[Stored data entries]
•••••

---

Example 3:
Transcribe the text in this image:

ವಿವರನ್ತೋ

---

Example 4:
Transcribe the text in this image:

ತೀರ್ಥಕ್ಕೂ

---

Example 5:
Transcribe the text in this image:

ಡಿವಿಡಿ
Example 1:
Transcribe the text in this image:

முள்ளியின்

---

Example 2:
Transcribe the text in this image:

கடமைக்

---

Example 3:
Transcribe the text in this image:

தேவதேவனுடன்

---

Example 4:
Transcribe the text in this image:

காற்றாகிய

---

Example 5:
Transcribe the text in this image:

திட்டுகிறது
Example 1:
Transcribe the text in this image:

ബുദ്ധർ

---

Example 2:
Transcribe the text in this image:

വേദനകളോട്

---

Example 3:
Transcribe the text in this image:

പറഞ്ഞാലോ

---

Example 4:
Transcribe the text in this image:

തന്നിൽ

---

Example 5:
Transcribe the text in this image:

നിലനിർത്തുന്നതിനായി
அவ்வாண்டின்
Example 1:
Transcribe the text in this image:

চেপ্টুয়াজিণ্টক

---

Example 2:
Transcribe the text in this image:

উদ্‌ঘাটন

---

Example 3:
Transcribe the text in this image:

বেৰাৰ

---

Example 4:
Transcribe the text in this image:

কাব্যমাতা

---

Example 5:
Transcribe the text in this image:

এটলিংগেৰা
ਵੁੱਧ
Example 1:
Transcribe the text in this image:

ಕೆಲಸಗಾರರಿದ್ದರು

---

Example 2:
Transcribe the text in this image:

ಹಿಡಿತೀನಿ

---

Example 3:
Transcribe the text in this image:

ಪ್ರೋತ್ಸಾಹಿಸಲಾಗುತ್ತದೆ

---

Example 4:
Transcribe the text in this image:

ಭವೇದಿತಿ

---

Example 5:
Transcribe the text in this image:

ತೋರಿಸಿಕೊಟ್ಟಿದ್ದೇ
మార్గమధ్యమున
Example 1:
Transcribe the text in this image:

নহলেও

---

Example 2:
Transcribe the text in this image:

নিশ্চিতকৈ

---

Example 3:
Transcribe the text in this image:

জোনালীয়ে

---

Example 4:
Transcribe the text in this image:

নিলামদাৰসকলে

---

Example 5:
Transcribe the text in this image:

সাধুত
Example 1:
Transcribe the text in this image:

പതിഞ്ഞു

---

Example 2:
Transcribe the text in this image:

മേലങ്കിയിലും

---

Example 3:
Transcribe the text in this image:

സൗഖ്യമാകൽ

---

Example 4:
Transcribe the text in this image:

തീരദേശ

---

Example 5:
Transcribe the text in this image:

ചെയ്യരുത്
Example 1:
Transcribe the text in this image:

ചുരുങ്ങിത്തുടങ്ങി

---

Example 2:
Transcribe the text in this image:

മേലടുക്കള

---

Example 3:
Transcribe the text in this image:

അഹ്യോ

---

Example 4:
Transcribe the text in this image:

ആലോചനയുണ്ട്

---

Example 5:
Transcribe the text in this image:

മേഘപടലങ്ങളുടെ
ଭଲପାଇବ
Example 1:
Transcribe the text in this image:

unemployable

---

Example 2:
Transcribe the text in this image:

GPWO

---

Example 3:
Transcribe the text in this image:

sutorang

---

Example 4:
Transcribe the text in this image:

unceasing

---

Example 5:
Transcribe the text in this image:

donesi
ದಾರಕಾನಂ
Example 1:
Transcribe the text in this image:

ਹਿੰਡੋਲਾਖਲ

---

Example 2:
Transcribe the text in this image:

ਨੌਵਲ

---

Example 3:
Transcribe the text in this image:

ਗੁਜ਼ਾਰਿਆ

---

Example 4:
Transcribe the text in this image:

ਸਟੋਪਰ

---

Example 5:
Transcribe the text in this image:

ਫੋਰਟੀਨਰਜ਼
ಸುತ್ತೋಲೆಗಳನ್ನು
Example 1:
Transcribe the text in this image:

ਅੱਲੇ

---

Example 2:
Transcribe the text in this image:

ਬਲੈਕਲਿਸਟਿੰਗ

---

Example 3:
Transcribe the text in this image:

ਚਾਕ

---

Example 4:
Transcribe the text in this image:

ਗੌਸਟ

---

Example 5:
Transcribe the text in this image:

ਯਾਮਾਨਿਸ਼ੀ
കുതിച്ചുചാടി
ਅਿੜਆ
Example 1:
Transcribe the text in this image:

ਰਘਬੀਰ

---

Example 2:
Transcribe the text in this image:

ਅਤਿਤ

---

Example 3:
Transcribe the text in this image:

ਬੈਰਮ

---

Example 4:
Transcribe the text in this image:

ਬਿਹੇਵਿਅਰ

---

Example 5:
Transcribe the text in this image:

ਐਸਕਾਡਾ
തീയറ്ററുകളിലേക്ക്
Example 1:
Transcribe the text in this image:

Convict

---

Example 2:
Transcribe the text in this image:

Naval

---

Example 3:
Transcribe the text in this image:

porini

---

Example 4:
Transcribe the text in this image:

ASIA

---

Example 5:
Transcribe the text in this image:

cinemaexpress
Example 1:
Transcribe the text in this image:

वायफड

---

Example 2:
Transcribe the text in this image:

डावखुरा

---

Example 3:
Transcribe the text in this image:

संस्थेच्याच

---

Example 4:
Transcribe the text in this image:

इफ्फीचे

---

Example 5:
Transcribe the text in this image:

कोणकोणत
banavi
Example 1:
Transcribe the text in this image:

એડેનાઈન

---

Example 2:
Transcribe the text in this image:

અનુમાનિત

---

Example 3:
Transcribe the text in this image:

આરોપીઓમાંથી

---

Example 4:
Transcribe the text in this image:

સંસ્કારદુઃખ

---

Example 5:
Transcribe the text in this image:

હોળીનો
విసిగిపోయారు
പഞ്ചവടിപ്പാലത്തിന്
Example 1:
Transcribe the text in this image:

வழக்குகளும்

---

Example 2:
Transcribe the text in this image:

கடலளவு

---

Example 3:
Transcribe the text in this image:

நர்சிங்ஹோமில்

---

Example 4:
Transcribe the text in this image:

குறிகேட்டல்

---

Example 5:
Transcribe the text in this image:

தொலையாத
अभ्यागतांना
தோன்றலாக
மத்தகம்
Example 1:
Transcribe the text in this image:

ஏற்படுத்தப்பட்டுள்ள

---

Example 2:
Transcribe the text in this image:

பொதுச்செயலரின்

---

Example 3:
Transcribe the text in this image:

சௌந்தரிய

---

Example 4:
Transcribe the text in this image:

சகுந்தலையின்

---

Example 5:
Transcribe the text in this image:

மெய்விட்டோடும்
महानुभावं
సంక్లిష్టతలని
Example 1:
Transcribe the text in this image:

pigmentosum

•••••

__What you need to do__:
After reading through the records, retype all of them exactly.

__Reply to the exercise__:
---

Example 3:
Transcribe the text in this image:

ವಿವರನ್ತೋ

---

Example 4:
Transcribe the text in this image:

ತೀರ್ಥಕ್ಕೂ

---

Example 5:
Transcribe the text in this image:

ಡಿವಿಡಿ
Example 1:
Transcribe the text in this image:

முள்ளியின்

---

Example 2:
Transcribe the text in this image:

கடமைக்

---

Example 3:
Transcribe the text in this image:

தேவதேவனுடன்

---

Example 4:
Transcribe the text in this image:

காற்றாகிய

---

Example 5:
Transcribe the text in this image:

திட்டுகிறது
Example 1:
Transcribe the text in this image:

ബുദ്ധർ

---

Example 2:
Transcribe the text in this image:

വേദനകളോട്

---

Example 3:
Transcribe the text in this image:

പറഞ്ഞാലോ

---

Example 4:
Transcribe the text in this image:

തന്നിൽ

---

Example 5:
Transcribe the text in this image:

നിലനിർത്തുന്നതിനായി
அவ்வாண்டின்
Example 1:
Transcribe the text in this image:

চেপ্টুয়াজিণ্টক

---

Example 2:
Transcribe the text in this image:

উদ্‌ঘাটন

---

Example 3:
Transcribe the text in this image:

বেৰাৰ

---

Example 4:
Transcribe the text in this image:

কাব্যমাতা

---

Example 5:
Transcribe the text in this image:

এটলিংগেৰা
ਵੁੱਧ
Example 1:
Transcribe the text in this image:

ಕೆಲಸಗಾರರಿದ್ದರು

---

Example 2:
Transcribe the text in this image:

ಹಿಡಿತೀನಿ

---

Example 3:
Transcribe the text in this image:

ಪ್ರೋತ್ಸಾಹಿಸಲಾಗುತ್ತದೆ

---

Example 4:
Transcribe the text in this image:

ಭವೇದಿತಿ

---

Example 5:
Transcribe the text in this image:

ತೋರಿಸಿಕೊಟ್ಟಿದ್ದೇ
మార్గమధ్యమున
Example 1:
Transcribe the text in this image:

নহলেও

---

Example 2:
Transcribe the text in this image:

নিশ্চিতকৈ

---

Example 3:
Transcribe the text in this image:

জোনালীয়ে

---

Example 4:
Transcribe the text in this image:

নিলামদাৰসকলে

---

Example 5:
Transcribe the text in this image:

সাধুত
Example 1:
Transcribe the text in this image:

പതിഞ്ഞു

---

Example 2:
Transcribe the text in this image:

മേലങ്കിയിലും

---

Example 3:
Transcribe the text in this image:

സൗഖ്യമാകൽ

---

Example 4:
Transcribe the text in this image:

തീരദേശ

---

Example 5:
Transcribe the text in this image:

ചെയ്യരുത്
Example 1:
Transcribe the text in this image:

ചുരുങ്ങിത്തുടങ്ങി

---

Example 2:
Transcribe the text in this image:

മേലടുക്കള

---

Example 3:
Transcribe the text in this image:

അഹ്യോ

---

Example 4:
Transcribe the text in this image:

ആലോചനയുണ്ട്

---

Example 5:
Transcribe the text in this image:

മേഘപടലങ്ങളുടെ
ଭଲପାଇବ
Example 1:
Transcribe the text in this image:

unemployable

---

Example 2:
Transcribe the text in this image:

GPWO

---

Example 3:
Transcribe the text in this image:

sutorang

---

Example 4:
Transcribe the text in this image:

unceasing

---

Example 5:
Transcribe the text in this image:

donesi
ದಾರಕಾನಂ
Example 1:
Transcribe the text in this image:

ਹਿੰਡੋਲਾਖਲ

---

Example 2:
Transcribe the text in this image:

ਨੌਵਲ

---

Example 3:
Transcribe the text in this image:

ਗੁਜ਼ਾਰਿਆ

---

Example 4:
Transcribe the text in this image:

ਸਟੋਪਰ

---

Example 5:
Transcribe the text in this image:

ਫੋਰਟੀਨਰਜ਼
ಸುತ್ತೋಲೆಗಳನ್ನು
Example 1:
Transcribe the text in this image:

ਅੱਲੇ

---

Example 2:
Transcribe the text in this image:

ਬਲੈਕਲਿਸਟਿੰਗ

---

Example 3:
Transcribe the text in this image:

ਚਾਕ

---

Example 4:
Transcribe the text in this image:

ਗੌਸਟ

---

Example 5:
Transcribe the text in this image:

ਯਾਮਾਨਿਸ਼ੀ
കുതിച്ചുചാടി
ਅਿੜਆ
Example 1:
Transcribe the text in this image:

ਰਘਬੀਰ

---

Example 2:
Transcribe the text in this image:

ਅਤਿਤ

---

Example 3:
Transcribe the text in this image:

ਬੈਰਮ

---

Example 4:
Transcribe the text in this image:

ਬਿਹੇਵਿਅਰ

---

Example 5:
Transcribe the text in this image:

ਐਸਕਾਡਾ
തീയറ്ററുകളിലേക്ക്
Example 1:
Transcribe the text in this image:

Convict

---

Example 2:
Transcribe the text in this image:

Naval

---

Example 3:
Transcribe the text in this image:

porini

---

Example 4:
Transcribe the text in this image:

ASIA

---

Example 5:
Transcribe the text in this image:

cinemaexpress
Example 1:
Transcribe the text in this image:

वायफड

---

Example 2:
Transcribe the text in this image:

डावखुरा

---

Example 3:
Transcribe the text in this image:

संस्थेच्याच

---

Example 4:
Transcribe the text in this image:

इफ्फीचे

---

Example 5:
Transcribe the text in this image:

कोणकोणत
banavi
Example 1:
Transcribe the text in this image:

એડેનાઈન

---

Example 2:
Transcribe the text in this image:

અનુમાનિત

---

Example 3:
Transcribe the text in this image:

આરોપીઓમાંથી

---

Example 4:
Transcribe the text in this image:

સંસ્કારદુઃખ

---

Example 5:
Transcribe the text in this image:

હોળીનો
విసిగిపోయారు
പഞ്ചവടിപ്പാലത്തിന്
Example 1:
Transcribe the text in this image:

வழக்குகளும்

---

Example 2:
Transcribe the text in this image:

கடலளவு

---

Example 3:
Transcribe the text in this image:

நர்சிங்ஹோமில்

---

Example 4:
Transcribe the text in this image:

குறிகேட்டல்

---

Example 5:
Transcribe the text in this image:

தொலையாத
अभ्यागतांना
தோன்றலாக
மத்தகம்
Example 1:
Transcribe the text in this image:

ஏற்படுத்தப்பட்டுள்ள

---

Example 2:
Transcribe the text in this image:

பொதுச்செயலரின்

---

Example 3:
Transcribe the text in this image:

சௌந்தரிய

---

Example 4:
Transcribe the text in this image:

சகுந்தலையின்

---

Example 5:
Transcribe the text in this image:

மெய்விட்டோடும்
महानुभावं
సంక్లిష్టతలని
Example 1:
Transcribe the text in this image:

pigmentosum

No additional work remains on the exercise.